Dataset entries

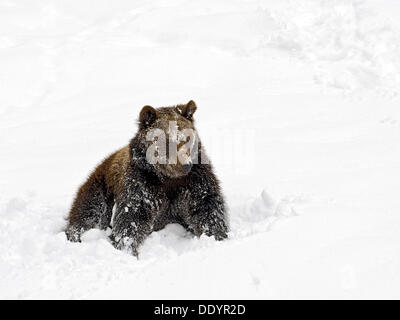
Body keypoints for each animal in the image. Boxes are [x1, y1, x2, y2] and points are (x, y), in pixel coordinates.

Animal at [65, 101, 228, 256]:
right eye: (167, 141)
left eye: (187, 138)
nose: (185, 165)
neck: (168, 178)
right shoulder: (142, 183)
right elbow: (132, 218)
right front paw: (127, 249)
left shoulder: (195, 180)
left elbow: (206, 209)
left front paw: (216, 237)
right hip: (101, 186)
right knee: (90, 213)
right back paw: (76, 234)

Problem to solve :: Write down again, exactly as given, only the lines above that fall from the line with "left eye: (187, 138)" to the line with "right knee: (90, 213)", inclusive.

Written solution ::
left eye: (187, 138)
nose: (185, 165)
neck: (168, 178)
right shoulder: (142, 183)
right elbow: (132, 218)
right front paw: (127, 249)
left shoulder: (195, 180)
left elbow: (206, 209)
left front paw: (216, 237)
right hip: (101, 186)
right knee: (90, 213)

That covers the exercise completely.